Wholesome definitions of healing include an increased capacity to be present during suffering and not be limited by it. It includes the capacity to experience deep love, joy and the connection that we crave and that can replenish our empty tanks. For as long as humanity has existed, so have intricate wisdom frameworks and beautiful rituals that give us access to our innate capacity to hold suffering with tenderness and deep compassion. Over thousands of years, art, music, poetry, story-sharing have made the unbearable bearable and have helped humans open to the presence of suffering and of death.
So here is my bold call for action. Let’s create dedicated spaces and time within the world of medicine to cultivate the safety, knowledge and wisdom needed to allow our medical services to be a work of heart. Let’s elevate this work of heart and make it the overarching competence required in medicine and one that is given as much worth as – if not more than – scientific paper writing and academic titles. Let’s make space within our medical curricula to learn how to respond to emotional and psychological distress and have frameworks within which we make sense of suffering, illness and death.

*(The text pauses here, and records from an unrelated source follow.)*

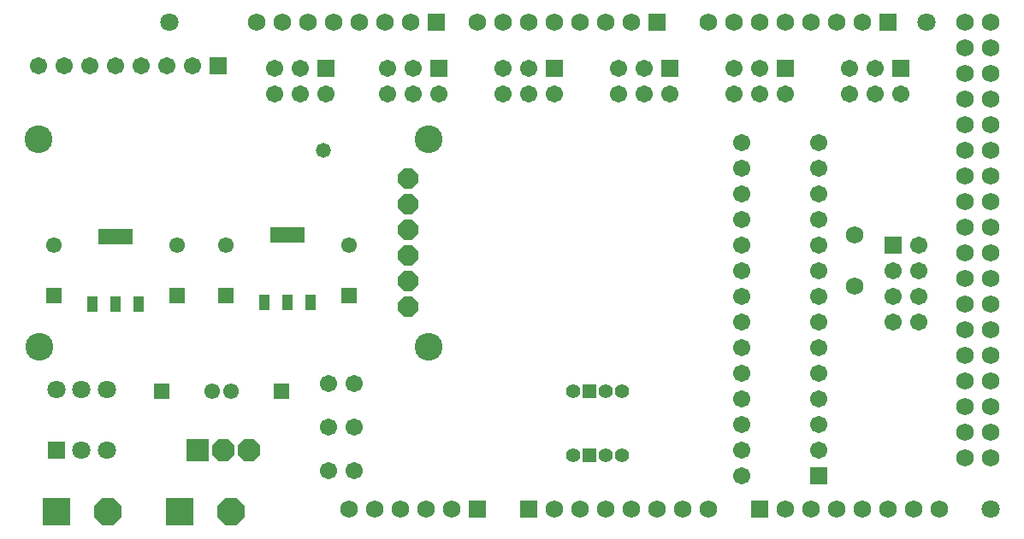
<source format=gts>
G04 Layer_Color=8388736*
%FSLAX25Y25*%
%MOIN*%
G70*
G01*
G75*
%ADD42R,0.13556X0.05958*%
%ADD43R,0.04461X0.05958*%
%ADD44C,0.07099*%
%ADD45R,0.06800X0.06800*%
%ADD46C,0.06800*%
%ADD47C,0.06706*%
%ADD48R,0.06706X0.06706*%
%ADD49R,0.06115X0.06115*%
%ADD50C,0.06115*%
%ADD51C,0.05524*%
%ADD52R,0.05524X0.05524*%
%ADD53R,0.06706X0.06706*%
%ADD54P,0.08536X8X22.5*%
%ADD55C,0.10800*%
%ADD56P,0.09389X8X22.5*%
%ADD57R,0.08674X0.08674*%
%ADD58R,0.10642X0.10642*%
%ADD59P,0.11519X8X202.5*%
%ADD60R,0.07099X0.07099*%
%ADD61R,0.06115X0.06115*%
%ADD62C,0.05800*%
D42*
X110000Y116890D02*
D03*
X43000Y116169D02*
D03*
D43*
X119016Y90551D02*
D03*
X110000D02*
D03*
X100984D02*
D03*
X52016Y89831D02*
D03*
X43000D02*
D03*
X33984D02*
D03*
D44*
X64000Y200000D02*
D03*
X384000Y10000D02*
D03*
X359000Y200000D02*
D03*
X29843Y33000D02*
D03*
X39685D02*
D03*
Y56622D02*
D03*
X29843D02*
D03*
X20000D02*
D03*
D45*
X294000Y10000D02*
D03*
X344000Y200000D02*
D03*
X204000Y10000D02*
D03*
X254000Y200000D02*
D03*
X184000Y10000D02*
D03*
X168000Y200000D02*
D03*
D46*
X324000Y10000D02*
D03*
X334000D02*
D03*
X344000D02*
D03*
X354000D02*
D03*
X364000D02*
D03*
X304000D02*
D03*
X314000D02*
D03*
Y200000D02*
D03*
X304000D02*
D03*
X294000D02*
D03*
X284000D02*
D03*
X274000D02*
D03*
X334000D02*
D03*
X324000D02*
D03*
X234000Y10000D02*
D03*
X244000D02*
D03*
X254000D02*
D03*
X264000D02*
D03*
X274000D02*
D03*
X214000D02*
D03*
X224000D02*
D03*
Y200000D02*
D03*
X214000D02*
D03*
X204000D02*
D03*
X194000D02*
D03*
X184000D02*
D03*
X244000D02*
D03*
X234000D02*
D03*
X374000Y30000D02*
D03*
X384000D02*
D03*
X374000Y40000D02*
D03*
X384000D02*
D03*
X374000Y50000D02*
D03*
X384000D02*
D03*
X374000Y60000D02*
D03*
X384000D02*
D03*
X374000Y70000D02*
D03*
X384000D02*
D03*
X374000Y80000D02*
D03*
X384000D02*
D03*
X374000Y90000D02*
D03*
X384000D02*
D03*
X374000Y100000D02*
D03*
X384000D02*
D03*
Y110000D02*
D03*
X374000D02*
D03*
Y120000D02*
D03*
X384000D02*
D03*
X374000Y130000D02*
D03*
X384000D02*
D03*
X374000Y140000D02*
D03*
X384000D02*
D03*
X374000Y150000D02*
D03*
X384000D02*
D03*
X374000Y160000D02*
D03*
X384000D02*
D03*
X374000Y170000D02*
D03*
X384000D02*
D03*
X374000Y180000D02*
D03*
X384000D02*
D03*
X374000Y190000D02*
D03*
X384000D02*
D03*
X374000Y200000D02*
D03*
X384000D02*
D03*
X174000Y10000D02*
D03*
X164000D02*
D03*
X154000D02*
D03*
X144000D02*
D03*
X134000D02*
D03*
X138000Y200000D02*
D03*
X128000D02*
D03*
X118000D02*
D03*
X108000D02*
D03*
X98000D02*
D03*
X158000D02*
D03*
X148000D02*
D03*
X331000Y97000D02*
D03*
Y117000D02*
D03*
D47*
X356000Y83000D02*
D03*
X346000D02*
D03*
X356000Y93000D02*
D03*
X346000D02*
D03*
X356000Y103000D02*
D03*
X346000D02*
D03*
X356000Y113000D02*
D03*
X13000Y183000D02*
D03*
X23000D02*
D03*
X33000D02*
D03*
X43000D02*
D03*
X53000D02*
D03*
X63000D02*
D03*
X73000D02*
D03*
X194000Y172000D02*
D03*
X204000D02*
D03*
X214000D02*
D03*
X194000Y182000D02*
D03*
X204000D02*
D03*
X126000Y59000D02*
D03*
X136000D02*
D03*
X126000Y42000D02*
D03*
X136000D02*
D03*
X239000Y172000D02*
D03*
X249000D02*
D03*
X259000D02*
D03*
X239000Y182000D02*
D03*
X249000D02*
D03*
X284000Y172000D02*
D03*
X294000D02*
D03*
X304000D02*
D03*
X284000Y182000D02*
D03*
X294000D02*
D03*
X329000Y172000D02*
D03*
X339000D02*
D03*
X349000D02*
D03*
X329000Y182000D02*
D03*
X339000D02*
D03*
X105000Y172000D02*
D03*
X115000D02*
D03*
X125000D02*
D03*
X105000Y182000D02*
D03*
X115000D02*
D03*
X149000Y172000D02*
D03*
X159000D02*
D03*
X169000D02*
D03*
X149000Y182000D02*
D03*
X159000D02*
D03*
X317000Y33000D02*
D03*
Y43000D02*
D03*
Y53000D02*
D03*
Y63000D02*
D03*
Y73000D02*
D03*
Y83000D02*
D03*
Y93000D02*
D03*
Y103000D02*
D03*
Y113000D02*
D03*
Y123000D02*
D03*
Y133000D02*
D03*
Y143000D02*
D03*
Y153000D02*
D03*
X287000Y23000D02*
D03*
Y33000D02*
D03*
Y43000D02*
D03*
Y53000D02*
D03*
Y63000D02*
D03*
Y73000D02*
D03*
Y83000D02*
D03*
Y93000D02*
D03*
Y103000D02*
D03*
Y113000D02*
D03*
Y123000D02*
D03*
Y133000D02*
D03*
Y143000D02*
D03*
Y153000D02*
D03*
X126000Y25000D02*
D03*
X136000D02*
D03*
D48*
X346000Y113000D02*
D03*
D49*
X19000Y93157D02*
D03*
X134000D02*
D03*
X86000D02*
D03*
X67000D02*
D03*
D50*
X19000Y112843D02*
D03*
X134000D02*
D03*
X80843Y56000D02*
D03*
X88157D02*
D03*
X86000Y112843D02*
D03*
X67000D02*
D03*
D51*
X240449Y31000D02*
D03*
X221551D02*
D03*
X234150D02*
D03*
X240299Y56000D02*
D03*
X221402D02*
D03*
X234000D02*
D03*
D52*
X227850Y31000D02*
D03*
X227701Y56000D02*
D03*
D53*
X83000Y183000D02*
D03*
X214000Y182000D02*
D03*
X259000D02*
D03*
X304000D02*
D03*
X349000D02*
D03*
X125000D02*
D03*
X169000D02*
D03*
X317000Y23000D02*
D03*
D54*
X157000Y118744D02*
D03*
Y129000D02*
D03*
Y139000D02*
D03*
Y109000D02*
D03*
Y99000D02*
D03*
Y89000D02*
D03*
D55*
X165000Y73244D02*
D03*
Y154244D02*
D03*
X13000D02*
D03*
X13500Y73244D02*
D03*
D56*
X85000Y33000D02*
D03*
X95000D02*
D03*
D57*
X75000D02*
D03*
D58*
X20000Y9000D02*
D03*
X68000D02*
D03*
D59*
X40000D02*
D03*
X88000D02*
D03*
D60*
X20000Y33000D02*
D03*
D61*
X61157Y56000D02*
D03*
X107843D02*
D03*
D62*
X124000Y150000D02*
D03*
M02*

</source>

At our joint hematology and hematopathology educational half-days, we have initiated “Reflection Rounds.” These are spaces to contemplate the vulnerable, often uncomfortable, dimensions which weave the fabric of humanity. I also teach the eight-week mindfulness-based stress reduction (MBSR) program, an immersive, experiential program that helps cultivate the capacity to be present for our own suffering, and with it, the capacity for deep joy, love and tender wisdom.
I continue to be visited by memories of the final days of my father’s life and the circumstances of his death. But just like Chiron, the wounded healer, it is in the compassionate witnessing and acknowledgement of my own suffering that I am called to write this piece. It is in embracing the ache in my own heart that I am able to sit next to another aching human being. And it is in this mutual honouring of each other’s wounds that we stumble upon the healing and opening to life we have all been yearning for.